The aircraft’s cockpit displays showed no fewer than 43 error messages less than 60 seconds after the initial engine failure warning. The captain focused on prioritizing the error messages and assigning duties to the four other pilots as they wrestled the million-pound beast.
“Serendipitous” is an insufficient word to describe the fact that there were five highly experienced pilots in the cockpit on that memorable day: In addition to the captain, the copilot and the second officer, two additional pilots were onboard in a checking capacity. Together, they had over 140 years of flying experience (71,000 combined flying hours). They saved hundreds of lives onboard the aircraft and possibly thousands more on the ground because of their experience, air sense and systems knowledge.
On your mind
Readers pose their questions on air travel.
Q. Have you ever doubted the skills of the pilot you’re flying with? Do other pilots’ reputations precede them?
—Anita Broward, Salt Lake City
A. The quick answer to both questions is yes—rarely for the former, always for the latter. Twice in my career, I’ve had to give flight instruction while flying the line as a first officer with captains who were new to the equipment (757-767), even though I do not hold an instructor’s certificate from the FAA or the company. (However, I was an instructor in the Navy/Marine FA-18 Fleet Replacement Squadron.) I had been warned by a very competent colleague of mine to stay on alert. He had flown with one of the captains previously and had expressed his concern about the other man’s abilities. I told my colleague that I would keep an eye on the captain over the three days of our trip.
On the evening of his first day, I was rendered speechless during an approach and landing into Chicago O’Hare. Instead of initiating his flare (reducing power, increasing pitch) at 20 feet, he started this procedure at 75 feet. Surprised, I called for him to “keep the nose down” so as not to stall the airplane. Lucky for us, the wind was down the runway, and we fell on the main landing gear and didn’t strike the tail as I thought we might.

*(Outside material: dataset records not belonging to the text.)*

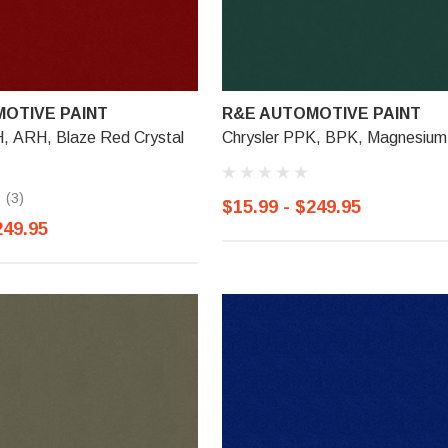
OTIVE PAINT
R&E AUTOMOTIVE PAINT
H, ARH, Blaze Red Crystal
Chrysler PPK, BPK, Magnesium
(3)
$15.99 - $249.95
249.95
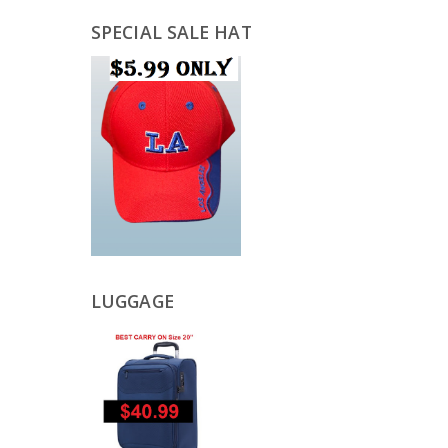
SPECIAL SALE HAT
LUGGAGE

The captain had applied his landing technique from the 747-400, on which he served as first officer, to the 757. The two aircraft are very different. For example, the 747-400’s cockpit is higher than the 757’s, so the sight picture is completely different. Also, some pilots flying the 747-400 may have more limited landing experience because they fly fewer flights—so as a first officer, this pilot may have made less than two takeoffs or landings a month.
I had never been taken aback like that before and discussed landing technique and crosswind corrections with the captain as we walked to the hotel. Flying into Denver the next day, he did the same thing, only worse, because of heavy crosswinds. Frustrated, I informed him that I wanted to fly the next leg to demonstrate the proper technique. He agreed, so I brought us to Newark, talking about technique for a good portion of the flight. The captain flew the last leg back to Los Angeles the next day and made the same mistakes again. Clearly, he needed to go back to training for more instruction. As we parked at the gate and shut down the engines, I told him that I would give him a day or so to request more training from the company, and if he didn’t, I would make a formal complaint. I had a professional responsibility to speak my mind, and I’m glad I did. He accepted responsibility for his deficiencies and was back in training five days later. He eventually learned the ropes, and we flew together a couple of months later without incident.